California Health Insurance Exchange Aims to Increase Latino Enrollment

Twice a day, San Jose insurance agent Ruben Villanueva offers KZSF-AM La Kaliente’s Latino listeners tips about consumer finance and all kinds of insurance.

This month, he’s been reminding his Bay Area-wide audience that Californians need to sign up for health coverage by midnight Monday if they want to be insured on Jan. 1.

It’s a tough sell.

“It’s not that easy to get them interested and excited and motivated about something like this,” Villanueva said.

Many low-income Latinos say they’re just scraping by and can’t afford health insurance while others fear that signing up could alert immigration authorities to the undocumented family members who live with them. And some Latinos seem hesitant to enroll after seeing last month’s uproar when President Barack Obama announced his controversial plan to give temporary legal status to millions of illegal immigrants.

“They know the president recently signed something, but they hear people say they don’t want them here in our country,” said Maria Bonilla-Giuriato, a public affairs consultant in Salinas. “It’s a mixed message.”

That’s a big problem for Covered California, the state’s insurance exchange created under the nation’s health care law.

Attracting eligible Latinos who didn’t sign up during the first enrollment period that ended last spring is key to reaching the state exchange’s goal of 500,000 new members by Feb. 15 — the deadline for the second open enrollment period under the Affordable Care Act, commonly known as Obamacare.

California’s exchange was the most successful in the nation in the first go-round, and it wants to continue that momentum.

The exchange enrolled 1.2 million people in private plans and another 2.2 million in Medi-Cal, the state’s health care program for the poor. That helped slash the state’s uninsured rate from 22 percent to 11 percent.

Before the coverage expansions under Obamacare, Latinos, who are 38 percent of California’s population, made up about 60 percent of the state’s uninsured population.

About 284,000 Latinos got private health coverage this year through Covered California. But the bulk of them signed up after Jan. 1 following Latino leaders’ harsh criticism of the exchange’s weak rollout strategy for signing up Latinos.

Not only did Covered California woefully underestimate the number of bilingual call center operators and Spanish-language enrollment counselors needed, but it also failed to produce paper applications in Spanish until three months into the open enrollment period.

Exchange officials say they learned their lesson.

Over the current three-month enrollment period that ends Feb. 15, about 40 percent of the exchange’s $29 million media budget is being directed at the roughly 600,000 Latinos who qualify for subsidized coverage on the exchange but never enrolled, according to Peter Lee, executive director of Covered California. The exchange also has doubled the number of Spanish-speaking enrollment counselors after discovering last year that many Latinos prefer face-to-face interaction to signing up online.

Yet Lee acknowledged that one “absolutely huge” roadblock is still the fear Latinos in mixed immigration-status families have that their application information will be handed over to the federal government, even though immigration authorities have made it clear they will not use that information to enforce immigration laws.

Villanueva agrees it’s a problem. “I can tell someone that their information will not be used for deportation,” said the veteran insurance agent, “but they are uncertain.”

To lessen those concerns, Lee this month announced a partnership with leading immigrant rights groups — he calls them “trusted voices” — to spread the word that information shared in health plan applications will be kept secure and confidential.
# # #
Reproduce the passage of the article on Latino enrollment in California's health insurance exchange starting at "Yet Lee acknowledged" and ending at "secure and confidential.".
# # #
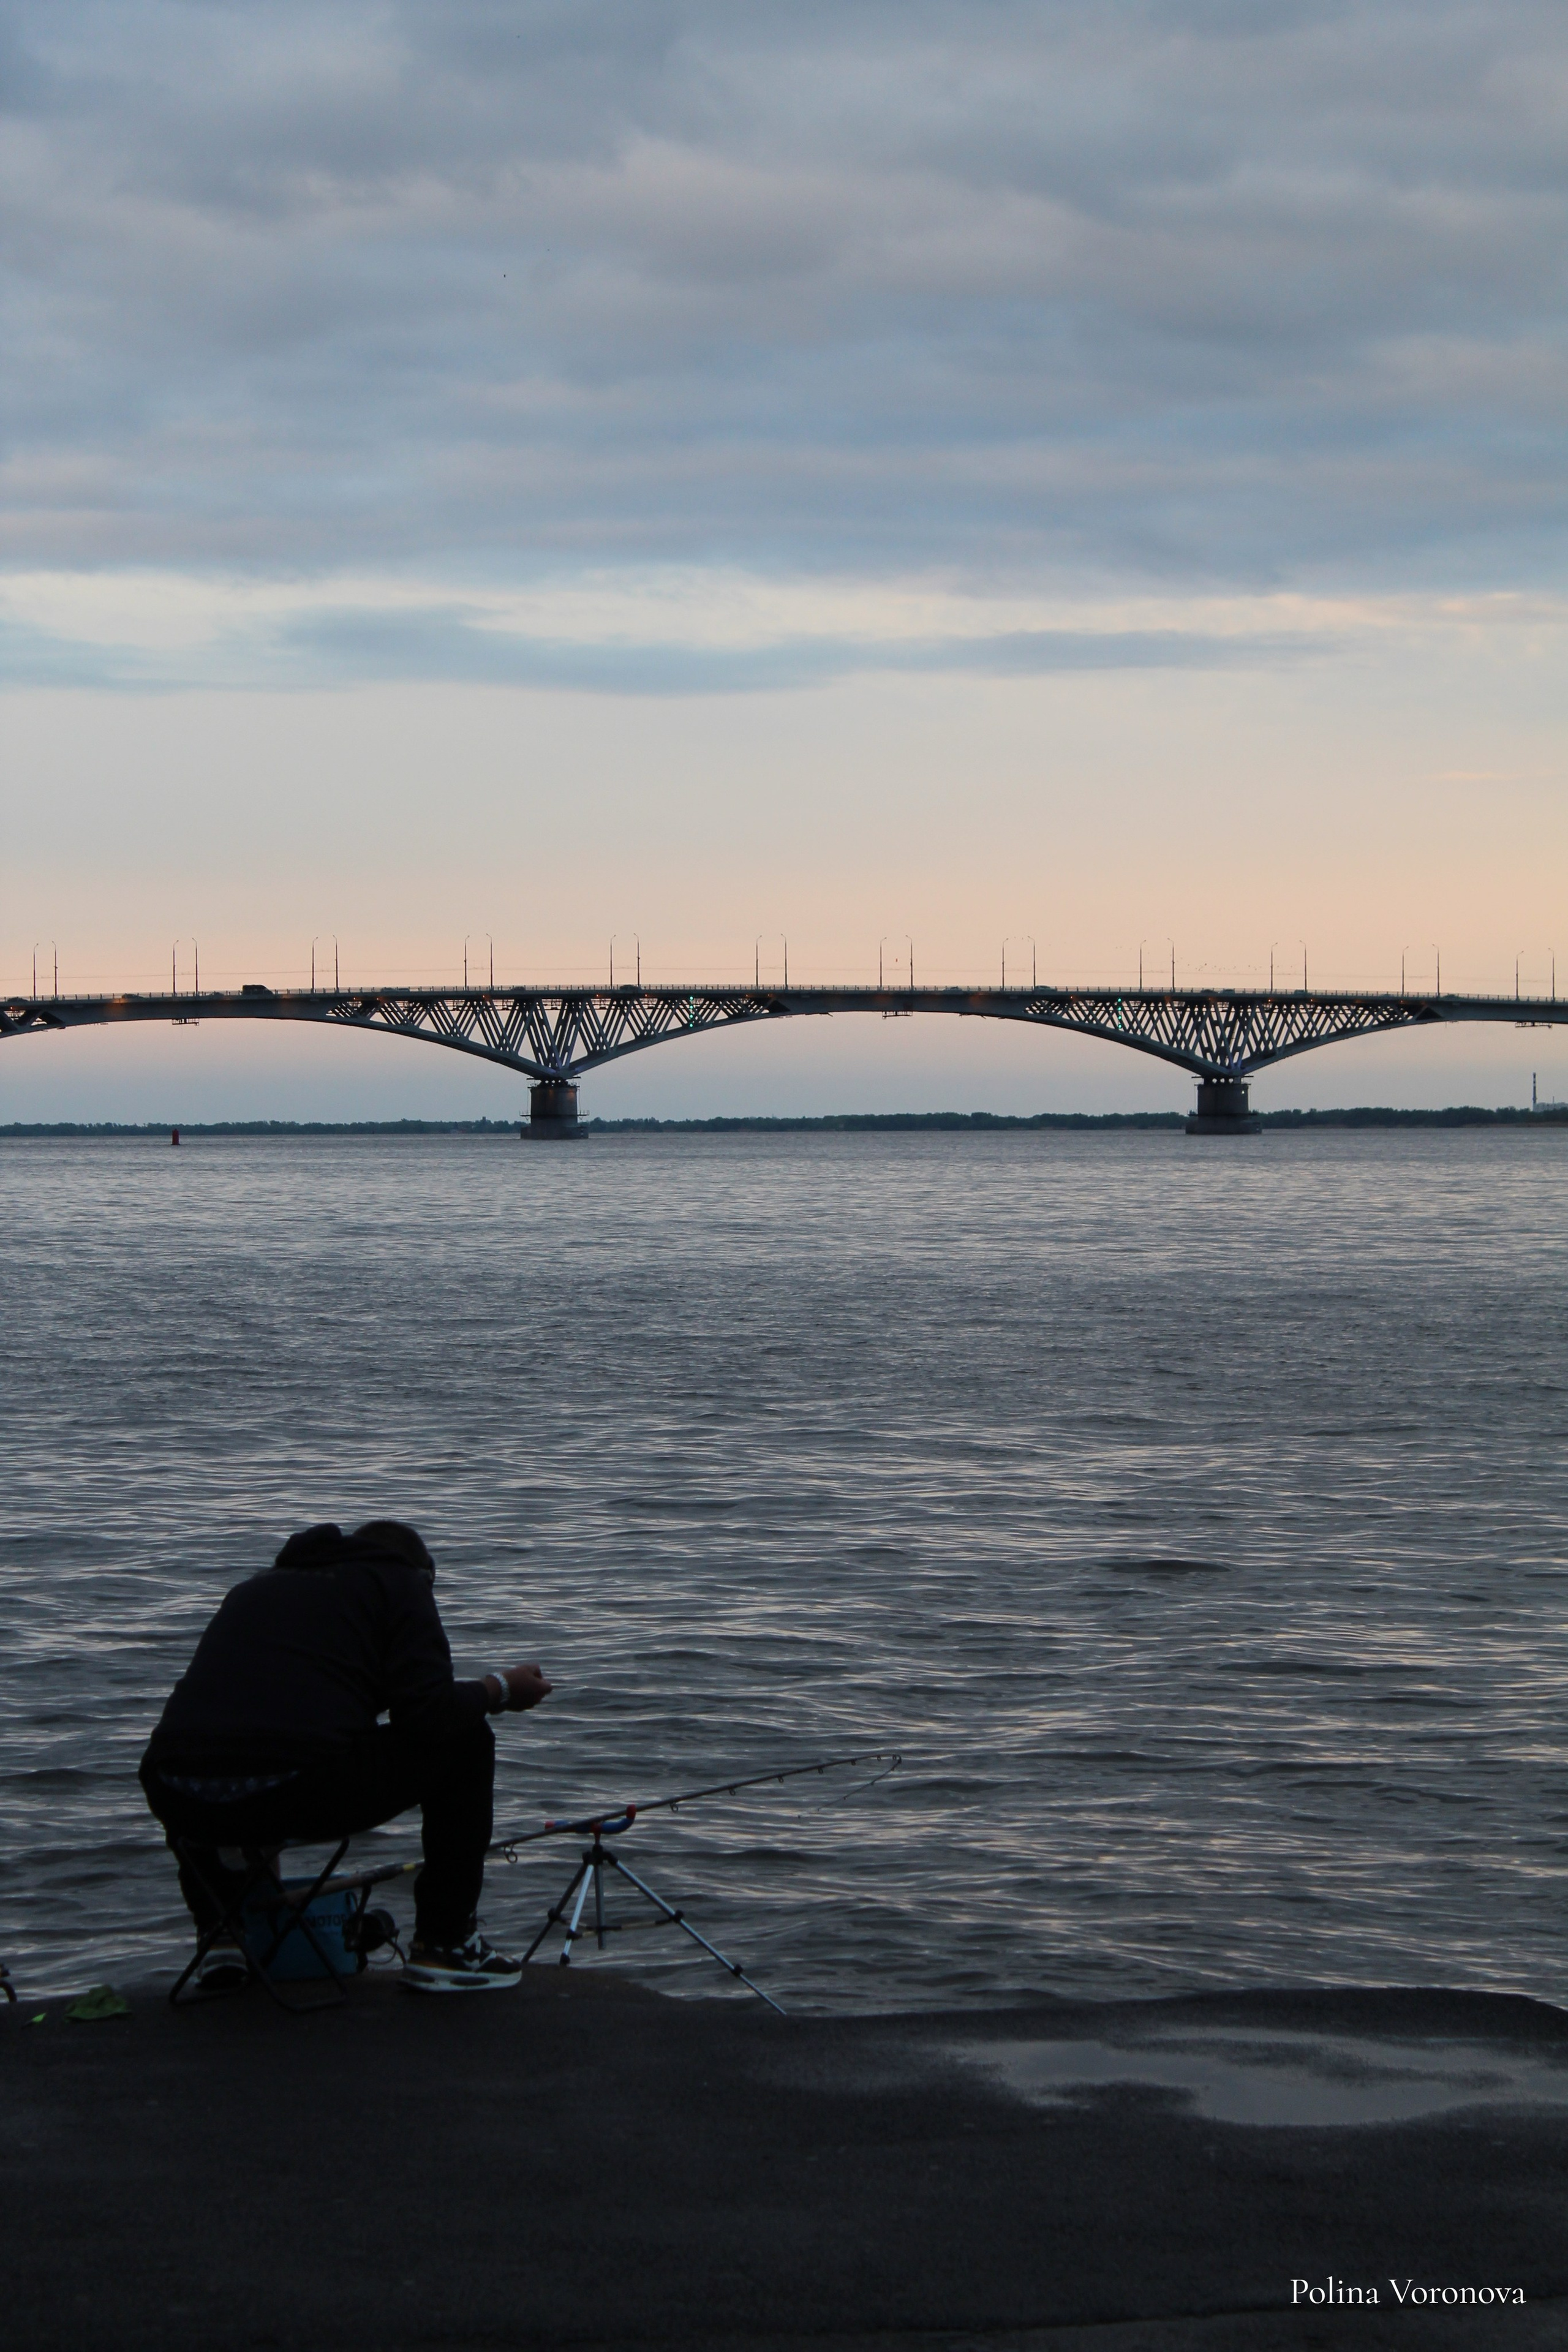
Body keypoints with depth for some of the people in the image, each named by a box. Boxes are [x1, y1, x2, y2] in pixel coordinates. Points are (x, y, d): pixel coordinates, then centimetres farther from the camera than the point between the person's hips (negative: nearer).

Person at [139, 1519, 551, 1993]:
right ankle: (444, 1945, 18)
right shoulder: (401, 1583, 17)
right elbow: (429, 1715, 1)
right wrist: (499, 1690, 22)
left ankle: (219, 1934, 25)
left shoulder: (256, 1586, 34)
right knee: (467, 1741, 16)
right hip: (302, 1789, -5)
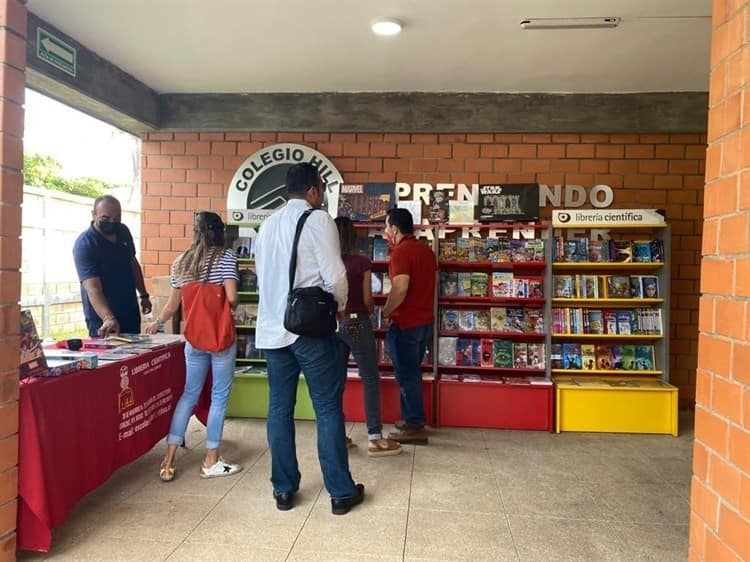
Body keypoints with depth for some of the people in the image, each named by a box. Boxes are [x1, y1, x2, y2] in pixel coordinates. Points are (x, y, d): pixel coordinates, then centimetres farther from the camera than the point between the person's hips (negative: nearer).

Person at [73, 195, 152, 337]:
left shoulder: (123, 231, 1)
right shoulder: (84, 245, -20)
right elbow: (93, 288, -29)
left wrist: (144, 295, 15)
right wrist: (108, 318, -43)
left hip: (131, 314, 6)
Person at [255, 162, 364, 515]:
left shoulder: (267, 225, 13)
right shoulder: (318, 220, -7)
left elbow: (264, 275, 15)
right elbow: (335, 276, -12)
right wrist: (339, 307, 6)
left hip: (272, 327, 6)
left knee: (279, 408, 11)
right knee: (328, 408, 3)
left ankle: (284, 490, 19)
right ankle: (341, 492, 11)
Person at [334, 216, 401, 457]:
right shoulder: (362, 262, -9)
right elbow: (368, 300, -6)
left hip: (332, 323, 4)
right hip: (357, 324, -4)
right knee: (370, 379, 4)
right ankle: (375, 438, 5)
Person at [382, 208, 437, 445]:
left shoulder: (401, 252, -16)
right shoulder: (426, 249, 11)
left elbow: (400, 289, -25)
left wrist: (386, 311, -12)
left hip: (406, 323, -9)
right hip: (426, 320, 9)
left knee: (407, 375, 0)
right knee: (411, 372, 19)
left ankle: (415, 427, 7)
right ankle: (411, 418, 28)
# # #
Output of the task:
Yet Lee acknowledged that one “absolutely huge” roadblock is still the fear Latinos in mixed immigration-status families have that their application information will be handed over to the federal government, even though immigration authorities have made it clear they will not use that information to enforce immigration laws.

Villanueva agrees it’s a problem. “I can tell someone that their information will not be used for deportation,” said the veteran insurance agent, “but they are uncertain.”

To lessen those concerns, Lee this month announced a partnership with leading immigrant rights groups — he calls them “trusted voices” — to spread the word that information shared in health plan applications will be kept secure and confidential.